Out of all the things relating to graveyards and final resting places, exhumation stands as one of the most unsettling. It breaks the sacred concept of eternal rest. To unbury a corpse is like breaking a spiritual contract, a violation of earned peace. Understandably, ghosts that are forcibly brought back to the world of the living return angry. And angry ghosts make for great horror movies. Enter Jang Jae-hyun’s Exhuma, a story that features some of the most terrifying restless spirits in recent times, most of which are tangled up in a complex web of Korean history and blood-soaked secrets.
Exhuma follows a group of spiritualists that includes a Korean shaman and her protégé (played by Kim Go-eun and Lee Do-hyun respectively), a geomancer (played by Oldboy’s Choi Min-sik), and a mortician (played by Yoo Hai-Jin) who are hired by a wealthy Korean American family to lift a curse they believe is targeting their newborn form six feet under. The group discovers that the grave they’re supposed to exhume is possessed by a darkness that produces its own omens as to who or what lies beneath it. It is immediately apparent that some things should just stay buried, but this realization comes after the fact.
Death follows the exhuming after certain protections are tampered with, bringing with it an even deeper evil that the crew underestimated the power of. Generational secrets out come to collect lifetimes of blood, and national controversies tag along to conjure up a few ghosts of their own.
For full enjoyment of the story, a bit of homework should be encouraged to better understand the metaphors at play. More specifically, one should take a glance at the Japanese presence in Korea during the 19th century and the controversial accusations that stemmed from it, some of which remain unresolved to this day. It makes the movie unique in its use of history as a well of horror. It’s a bountiful source that produces hideous ghosts, and what they stand to represent speaks to a kind of national mysticism that still troubles those who remember.
This adherence to the past permeates throughout, down to the title. No matter the grave, no matter the corpse, what gets unearthed comes attached to things that are aching to punish those who attempted to forget them in the first place. To convey this, director Jang Jae-hyun essentially made two movies in one, each belonging to separate spirits that might be connected to each other by the same history.

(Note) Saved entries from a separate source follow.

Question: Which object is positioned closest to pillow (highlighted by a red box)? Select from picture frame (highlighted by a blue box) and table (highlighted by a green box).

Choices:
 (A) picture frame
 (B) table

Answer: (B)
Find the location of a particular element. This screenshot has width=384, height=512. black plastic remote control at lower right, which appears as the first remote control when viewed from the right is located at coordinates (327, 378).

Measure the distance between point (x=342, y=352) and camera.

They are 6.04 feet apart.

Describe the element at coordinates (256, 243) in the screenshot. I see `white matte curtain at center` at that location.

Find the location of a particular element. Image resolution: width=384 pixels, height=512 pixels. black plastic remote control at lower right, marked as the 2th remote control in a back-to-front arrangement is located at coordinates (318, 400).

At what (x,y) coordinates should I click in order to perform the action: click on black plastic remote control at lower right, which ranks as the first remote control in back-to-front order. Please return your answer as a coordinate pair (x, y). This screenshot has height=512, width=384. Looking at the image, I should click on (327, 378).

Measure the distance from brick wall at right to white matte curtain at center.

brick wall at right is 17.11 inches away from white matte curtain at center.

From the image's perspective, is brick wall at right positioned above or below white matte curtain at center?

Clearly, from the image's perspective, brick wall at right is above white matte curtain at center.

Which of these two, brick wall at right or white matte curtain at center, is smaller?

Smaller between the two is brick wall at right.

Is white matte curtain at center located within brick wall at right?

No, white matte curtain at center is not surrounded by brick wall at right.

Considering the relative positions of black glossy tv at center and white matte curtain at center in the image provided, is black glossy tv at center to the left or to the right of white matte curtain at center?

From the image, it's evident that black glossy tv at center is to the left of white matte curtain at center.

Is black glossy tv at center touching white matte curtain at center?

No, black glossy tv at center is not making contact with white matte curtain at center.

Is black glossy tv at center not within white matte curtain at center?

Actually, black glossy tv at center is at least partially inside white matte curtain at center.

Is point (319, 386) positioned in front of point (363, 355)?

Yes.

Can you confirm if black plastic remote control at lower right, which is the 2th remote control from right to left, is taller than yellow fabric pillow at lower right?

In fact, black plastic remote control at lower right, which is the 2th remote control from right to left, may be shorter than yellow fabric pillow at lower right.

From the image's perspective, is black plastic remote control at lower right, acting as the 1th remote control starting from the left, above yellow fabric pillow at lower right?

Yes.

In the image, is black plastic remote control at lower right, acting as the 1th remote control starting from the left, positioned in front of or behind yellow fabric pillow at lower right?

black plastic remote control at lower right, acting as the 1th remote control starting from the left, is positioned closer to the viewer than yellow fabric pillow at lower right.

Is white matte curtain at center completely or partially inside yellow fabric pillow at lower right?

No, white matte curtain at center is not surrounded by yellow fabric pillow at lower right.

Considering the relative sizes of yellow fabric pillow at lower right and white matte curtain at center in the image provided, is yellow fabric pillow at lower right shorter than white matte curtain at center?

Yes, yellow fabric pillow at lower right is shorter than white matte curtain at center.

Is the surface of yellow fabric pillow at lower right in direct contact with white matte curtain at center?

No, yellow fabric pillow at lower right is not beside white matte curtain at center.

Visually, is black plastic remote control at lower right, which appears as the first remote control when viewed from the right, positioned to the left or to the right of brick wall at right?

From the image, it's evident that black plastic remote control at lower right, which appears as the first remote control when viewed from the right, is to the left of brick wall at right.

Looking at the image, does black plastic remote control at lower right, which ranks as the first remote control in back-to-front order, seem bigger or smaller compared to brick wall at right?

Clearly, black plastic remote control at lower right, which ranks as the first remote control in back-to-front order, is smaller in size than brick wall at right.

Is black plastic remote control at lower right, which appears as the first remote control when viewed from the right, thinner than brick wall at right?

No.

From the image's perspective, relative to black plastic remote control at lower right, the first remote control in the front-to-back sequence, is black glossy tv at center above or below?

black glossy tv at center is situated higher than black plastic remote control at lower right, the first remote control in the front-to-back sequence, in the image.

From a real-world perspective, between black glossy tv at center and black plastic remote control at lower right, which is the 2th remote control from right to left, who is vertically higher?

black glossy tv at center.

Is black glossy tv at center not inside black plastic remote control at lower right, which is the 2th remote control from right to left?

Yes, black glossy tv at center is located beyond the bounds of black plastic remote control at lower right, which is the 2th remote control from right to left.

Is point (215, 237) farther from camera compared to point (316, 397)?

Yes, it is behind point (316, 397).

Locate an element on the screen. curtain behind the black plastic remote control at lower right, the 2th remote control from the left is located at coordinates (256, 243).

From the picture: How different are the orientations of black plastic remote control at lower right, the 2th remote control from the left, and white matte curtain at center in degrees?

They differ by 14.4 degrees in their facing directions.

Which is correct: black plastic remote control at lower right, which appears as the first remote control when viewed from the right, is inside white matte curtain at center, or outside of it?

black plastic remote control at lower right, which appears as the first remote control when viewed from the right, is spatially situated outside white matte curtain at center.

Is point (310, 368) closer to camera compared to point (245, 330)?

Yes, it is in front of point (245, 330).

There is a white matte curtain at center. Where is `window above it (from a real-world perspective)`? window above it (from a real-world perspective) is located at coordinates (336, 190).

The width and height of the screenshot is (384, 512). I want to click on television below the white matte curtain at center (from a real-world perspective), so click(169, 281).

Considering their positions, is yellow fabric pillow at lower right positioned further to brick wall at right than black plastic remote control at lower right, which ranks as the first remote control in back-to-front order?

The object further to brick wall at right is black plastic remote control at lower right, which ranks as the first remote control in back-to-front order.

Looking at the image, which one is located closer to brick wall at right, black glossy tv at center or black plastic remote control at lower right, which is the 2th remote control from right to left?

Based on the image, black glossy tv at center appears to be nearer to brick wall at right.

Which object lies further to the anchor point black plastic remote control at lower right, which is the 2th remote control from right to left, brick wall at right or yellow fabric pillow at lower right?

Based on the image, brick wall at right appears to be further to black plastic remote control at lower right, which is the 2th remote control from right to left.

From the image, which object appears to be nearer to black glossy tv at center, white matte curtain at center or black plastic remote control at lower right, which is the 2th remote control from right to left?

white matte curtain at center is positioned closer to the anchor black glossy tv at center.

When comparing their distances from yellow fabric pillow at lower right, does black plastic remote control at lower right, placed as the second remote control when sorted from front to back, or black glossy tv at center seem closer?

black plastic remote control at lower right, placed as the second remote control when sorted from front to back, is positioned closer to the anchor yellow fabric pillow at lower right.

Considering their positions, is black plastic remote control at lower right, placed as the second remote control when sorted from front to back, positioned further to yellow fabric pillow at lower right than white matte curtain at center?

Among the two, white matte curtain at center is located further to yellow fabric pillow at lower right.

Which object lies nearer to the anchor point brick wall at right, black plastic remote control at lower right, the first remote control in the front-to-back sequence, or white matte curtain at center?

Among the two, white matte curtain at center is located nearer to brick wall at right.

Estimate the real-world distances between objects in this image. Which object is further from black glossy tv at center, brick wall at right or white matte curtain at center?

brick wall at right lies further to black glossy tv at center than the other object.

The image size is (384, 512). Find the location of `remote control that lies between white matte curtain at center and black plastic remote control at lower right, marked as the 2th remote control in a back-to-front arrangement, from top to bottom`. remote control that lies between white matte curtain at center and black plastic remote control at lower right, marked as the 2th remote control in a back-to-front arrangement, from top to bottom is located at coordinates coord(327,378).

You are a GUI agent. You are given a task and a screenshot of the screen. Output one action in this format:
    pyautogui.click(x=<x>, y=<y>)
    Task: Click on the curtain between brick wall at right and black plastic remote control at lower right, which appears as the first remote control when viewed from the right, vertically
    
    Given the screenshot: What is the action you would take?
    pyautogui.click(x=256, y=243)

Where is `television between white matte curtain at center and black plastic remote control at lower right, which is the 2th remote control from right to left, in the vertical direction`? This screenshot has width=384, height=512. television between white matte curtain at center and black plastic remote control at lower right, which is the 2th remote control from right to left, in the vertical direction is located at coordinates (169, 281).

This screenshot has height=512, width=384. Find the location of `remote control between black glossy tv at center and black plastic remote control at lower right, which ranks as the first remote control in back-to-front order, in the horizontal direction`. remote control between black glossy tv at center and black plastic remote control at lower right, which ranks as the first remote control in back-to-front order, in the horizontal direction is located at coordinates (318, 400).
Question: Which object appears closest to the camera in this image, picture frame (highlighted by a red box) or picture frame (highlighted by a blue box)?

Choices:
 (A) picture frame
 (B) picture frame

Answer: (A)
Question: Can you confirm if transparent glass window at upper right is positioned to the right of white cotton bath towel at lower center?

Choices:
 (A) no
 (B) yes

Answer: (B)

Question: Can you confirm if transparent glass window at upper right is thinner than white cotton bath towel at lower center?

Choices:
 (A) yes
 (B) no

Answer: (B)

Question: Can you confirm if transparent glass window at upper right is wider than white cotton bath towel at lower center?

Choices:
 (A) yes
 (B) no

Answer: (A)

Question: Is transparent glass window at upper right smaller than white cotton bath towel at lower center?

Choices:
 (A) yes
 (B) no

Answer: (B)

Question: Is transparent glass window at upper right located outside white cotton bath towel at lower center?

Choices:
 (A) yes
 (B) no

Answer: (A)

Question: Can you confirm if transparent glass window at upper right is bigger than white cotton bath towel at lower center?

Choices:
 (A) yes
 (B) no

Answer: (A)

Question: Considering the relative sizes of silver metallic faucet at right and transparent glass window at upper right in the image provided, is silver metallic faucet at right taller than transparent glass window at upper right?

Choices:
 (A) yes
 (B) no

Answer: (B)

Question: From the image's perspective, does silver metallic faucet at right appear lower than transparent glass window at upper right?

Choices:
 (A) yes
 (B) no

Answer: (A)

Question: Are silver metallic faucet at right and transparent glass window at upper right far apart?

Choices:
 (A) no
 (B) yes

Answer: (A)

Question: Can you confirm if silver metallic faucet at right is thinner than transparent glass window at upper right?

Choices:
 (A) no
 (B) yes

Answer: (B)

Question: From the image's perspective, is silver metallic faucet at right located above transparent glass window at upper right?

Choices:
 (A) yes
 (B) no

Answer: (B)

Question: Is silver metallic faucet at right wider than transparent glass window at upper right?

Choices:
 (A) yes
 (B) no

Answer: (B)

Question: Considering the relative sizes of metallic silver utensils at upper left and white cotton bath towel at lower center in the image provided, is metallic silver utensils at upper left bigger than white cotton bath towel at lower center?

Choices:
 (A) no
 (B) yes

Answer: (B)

The first part of Exhuma, which is already divided into chapters throughout, has the pacing of a thriller. Exhuming graves requires specific timing and a good read of the environment surrounding them for signs of spiritual danger. There’s a sense of urgency here that isn’t all that common in horror, where the slow burn has become the norm. It’s somewhat strange, but it hits all the right notes. As the geomancer and the shaman try to keep a seal of protection around the exhumed coffin, the risk of failure raises the stakes of the ritualistic endeavor and gives way to a cat-and-mouse chase filled with macabre visuals.
Jang Jae-hyun’s decision to keep the scares fast but raw does sacrifice a bit of dread as there’s less time to let certain sequences sit. That said, once an exhumation goes wrong, a rapid succession of violent encounters follow to keep viewers on edge. Paranormal violence is vicious and shocking, setting the tone for the second half of the movie where dread does get a chance to settle in for the remainder.
The geomancer takes the lead in this part. He’s the oldest member of the group and the character that’s most concerned with the meanings behind individual grave sites and the stories they hold. It makes sense given the more direct historical focus of the second half of the film. The ghost that dominates this part embodies such ugliness and such hatred that the story needed to slow down to fully appreciate its presence. The first half of the movie is good, but the second one soars. And it comes with one of the scariest paranormal scenes I’ve seen in a while.
Exhuma might ask viewers to come in with a bit of background knowledge into it, but it’s a story that rewards those in the know with the kind of terrors we watch these movies for. This is one of the finest examples of a horror film using history to disturb audiences. It’s original and experimental even, especially in regards to pacing and how it seamlessly manipulates tension as the movie progresses. As it does all this, it also manages to present, develop, and further metaphors on the things a country buries to avoid dealing with. Simply put, Exhuma is a new horror classic. Do your homework and watch it.